MATERIAL FOR THIS EXERCISE >>
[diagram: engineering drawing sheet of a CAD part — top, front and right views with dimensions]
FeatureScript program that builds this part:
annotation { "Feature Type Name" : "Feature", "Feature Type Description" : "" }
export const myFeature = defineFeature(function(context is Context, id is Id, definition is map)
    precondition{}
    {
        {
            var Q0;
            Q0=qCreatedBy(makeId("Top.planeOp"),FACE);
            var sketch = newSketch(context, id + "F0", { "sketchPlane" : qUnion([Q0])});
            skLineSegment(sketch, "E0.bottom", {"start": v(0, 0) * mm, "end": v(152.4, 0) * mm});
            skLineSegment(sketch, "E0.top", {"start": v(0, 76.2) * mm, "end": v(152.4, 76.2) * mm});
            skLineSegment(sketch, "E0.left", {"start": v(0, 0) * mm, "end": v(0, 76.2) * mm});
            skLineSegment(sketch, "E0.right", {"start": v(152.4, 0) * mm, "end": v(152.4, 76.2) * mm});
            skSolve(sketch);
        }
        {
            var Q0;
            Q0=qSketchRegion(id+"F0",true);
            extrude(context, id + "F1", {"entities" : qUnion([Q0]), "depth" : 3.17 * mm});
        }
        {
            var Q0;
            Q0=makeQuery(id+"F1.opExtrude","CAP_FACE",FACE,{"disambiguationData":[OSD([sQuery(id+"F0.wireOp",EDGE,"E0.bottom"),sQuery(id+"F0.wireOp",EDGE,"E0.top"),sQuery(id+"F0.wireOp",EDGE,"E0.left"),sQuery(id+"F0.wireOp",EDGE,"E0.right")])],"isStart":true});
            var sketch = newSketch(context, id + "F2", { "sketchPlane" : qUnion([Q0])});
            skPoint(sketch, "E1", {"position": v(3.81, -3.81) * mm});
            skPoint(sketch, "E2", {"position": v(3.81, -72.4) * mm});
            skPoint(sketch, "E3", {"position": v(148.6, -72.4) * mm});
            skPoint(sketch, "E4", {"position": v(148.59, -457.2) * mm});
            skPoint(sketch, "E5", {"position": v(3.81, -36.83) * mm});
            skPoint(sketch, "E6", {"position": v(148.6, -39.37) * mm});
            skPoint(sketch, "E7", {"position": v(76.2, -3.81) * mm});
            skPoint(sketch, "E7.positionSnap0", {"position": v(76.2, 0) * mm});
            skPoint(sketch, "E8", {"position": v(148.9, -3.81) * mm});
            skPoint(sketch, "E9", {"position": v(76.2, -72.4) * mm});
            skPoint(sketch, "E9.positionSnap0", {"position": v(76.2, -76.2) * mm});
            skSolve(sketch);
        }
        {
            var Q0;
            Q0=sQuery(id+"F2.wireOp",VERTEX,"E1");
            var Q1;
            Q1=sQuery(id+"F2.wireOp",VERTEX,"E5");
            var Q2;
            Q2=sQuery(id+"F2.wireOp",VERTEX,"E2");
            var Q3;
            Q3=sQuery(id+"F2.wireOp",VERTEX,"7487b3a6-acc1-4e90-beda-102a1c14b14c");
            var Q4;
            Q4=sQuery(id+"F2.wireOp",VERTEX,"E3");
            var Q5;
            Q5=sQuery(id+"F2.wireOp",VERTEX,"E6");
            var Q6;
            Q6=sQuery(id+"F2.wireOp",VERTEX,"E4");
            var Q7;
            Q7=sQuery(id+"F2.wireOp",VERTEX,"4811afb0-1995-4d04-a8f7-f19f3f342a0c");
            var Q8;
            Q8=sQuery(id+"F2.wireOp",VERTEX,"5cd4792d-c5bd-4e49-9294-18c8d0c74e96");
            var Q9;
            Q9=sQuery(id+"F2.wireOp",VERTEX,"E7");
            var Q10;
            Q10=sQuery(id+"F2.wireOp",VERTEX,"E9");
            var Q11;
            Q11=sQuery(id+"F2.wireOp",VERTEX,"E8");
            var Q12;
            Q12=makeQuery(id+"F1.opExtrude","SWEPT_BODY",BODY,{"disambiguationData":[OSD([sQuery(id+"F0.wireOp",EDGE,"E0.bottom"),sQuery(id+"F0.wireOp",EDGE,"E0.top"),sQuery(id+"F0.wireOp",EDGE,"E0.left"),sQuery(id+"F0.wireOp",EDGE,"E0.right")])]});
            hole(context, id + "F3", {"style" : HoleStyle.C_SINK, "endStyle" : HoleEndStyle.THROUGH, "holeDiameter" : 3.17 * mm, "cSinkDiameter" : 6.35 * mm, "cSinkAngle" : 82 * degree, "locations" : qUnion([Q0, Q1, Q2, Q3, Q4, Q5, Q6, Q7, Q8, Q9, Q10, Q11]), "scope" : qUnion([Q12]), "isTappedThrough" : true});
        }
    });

WHAT TO WORK ON >>
Reproduce the whole listing above character for character, with no changes.

WRITTEN RESPONSE >>
[diagram: engineering drawing sheet of a CAD part — top, front and right views with dimensions]
FeatureScript program that builds this part:
annotation { "Feature Type Name" : "Feature", "Feature Type Description" : "" }
export const myFeature = defineFeature(function(context is Context, id is Id, definition is map)
    precondition{}
    {
        {
            var Q0;
            Q0=qCreatedBy(makeId("Top.planeOp"),FACE);
            var sketch = newSketch(context, id + "F0", { "sketchPlane" : qUnion([Q0])});
            skLineSegment(sketch, "E0.bottom", {"start": v(0, 0) * mm, "end": v(152.4, 0) * mm});
            skLineSegment(sketch, "E0.top", {"start": v(0, 76.2) * mm, "end": v(152.4, 76.2) * mm});
            skLineSegment(sketch, "E0.left", {"start": v(0, 0) * mm, "end": v(0, 76.2) * mm});
            skLineSegment(sketch, "E0.right", {"start": v(152.4, 0) * mm, "end": v(152.4, 76.2) * mm});
            skSolve(sketch);
        }
        {
            var Q0;
            Q0=qSketchRegion(id+"F0",true);
            extrude(context, id + "F1", {"entities" : qUnion([Q0]), "depth" : 3.17 * mm});
        }
        {
            var Q0;
            Q0=makeQuery(id+"F1.opExtrude","CAP_FACE",FACE,{"disambiguationData":[OSD([sQuery(id+"F0.wireOp",EDGE,"E0.bottom"),sQuery(id+"F0.wireOp",EDGE,"E0.top"),sQuery(id+"F0.wireOp",EDGE,"E0.left"),sQuery(id+"F0.wireOp",EDGE,"E0.right")])],"isStart":true});
            var sketch = newSketch(context, id + "F2", { "sketchPlane" : qUnion([Q0])});
            skPoint(sketch, "E1", {"position": v(3.81, -3.81) * mm});
            skPoint(sketch, "E2", {"position": v(3.81, -72.4) * mm});
            skPoint(sketch, "E3", {"position": v(148.6, -72.4) * mm});
            skPoint(sketch, "E4", {"position": v(148.59, -457.2) * mm});
            skPoint(sketch, "E5", {"position": v(3.81, -36.83) * mm});
            skPoint(sketch, "E6", {"position": v(148.6, -39.37) * mm});
            skPoint(sketch, "E7", {"position": v(76.2, -3.81) * mm});
            skPoint(sketch, "E7.positionSnap0", {"position": v(76.2, 0) * mm});
            skPoint(sketch, "E8", {"position": v(148.9, -3.81) * mm});
            skPoint(sketch, "E9", {"position": v(76.2, -72.4) * mm});
            skPoint(sketch, "E9.positionSnap0", {"position": v(76.2, -76.2) * mm});
            skSolve(sketch);
        }
        {
            var Q0;
            Q0=sQuery(id+"F2.wireOp",VERTEX,"E1");
            var Q1;
            Q1=sQuery(id+"F2.wireOp",VERTEX,"E5");
            var Q2;
            Q2=sQuery(id+"F2.wireOp",VERTEX,"E2");
            var Q3;
            Q3=sQuery(id+"F2.wireOp",VERTEX,"7487b3a6-acc1-4e90-beda-102a1c14b14c");
            var Q4;
            Q4=sQuery(id+"F2.wireOp",VERTEX,"E3");
            var Q5;
            Q5=sQuery(id+"F2.wireOp",VERTEX,"E6");
            var Q6;
            Q6=sQuery(id+"F2.wireOp",VERTEX,"E4");
            var Q7;
            Q7=sQuery(id+"F2.wireOp",VERTEX,"4811afb0-1995-4d04-a8f7-f19f3f342a0c");
            var Q8;
            Q8=sQuery(id+"F2.wireOp",VERTEX,"5cd4792d-c5bd-4e49-9294-18c8d0c74e96");
            var Q9;
            Q9=sQuery(id+"F2.wireOp",VERTEX,"E7");
            var Q10;
            Q10=sQuery(id+"F2.wireOp",VERTEX,"E9");
            var Q11;
            Q11=sQuery(id+"F2.wireOp",VERTEX,"E8");
            var Q12;
            Q12=makeQuery(id+"F1.opExtrude","SWEPT_BODY",BODY,{"disambiguationData":[OSD([sQuery(id+"F0.wireOp",EDGE,"E0.bottom"),sQuery(id+"F0.wireOp",EDGE,"E0.top"),sQuery(id+"F0.wireOp",EDGE,"E0.left"),sQuery(id+"F0.wireOp",EDGE,"E0.right")])]});
            hole(context, id + "F3", {"style" : HoleStyle.C_SINK, "endStyle" : HoleEndStyle.THROUGH, "holeDiameter" : 3.17 * mm, "cSinkDiameter" : 6.35 * mm, "cSinkAngle" : 82 * degree, "locations" : qUnion([Q0, Q1, Q2, Q3, Q4, Q5, Q6, Q7, Q8, Q9, Q10, Q11]), "scope" : qUnion([Q12]), "isTappedThrough" : true});
        }
    });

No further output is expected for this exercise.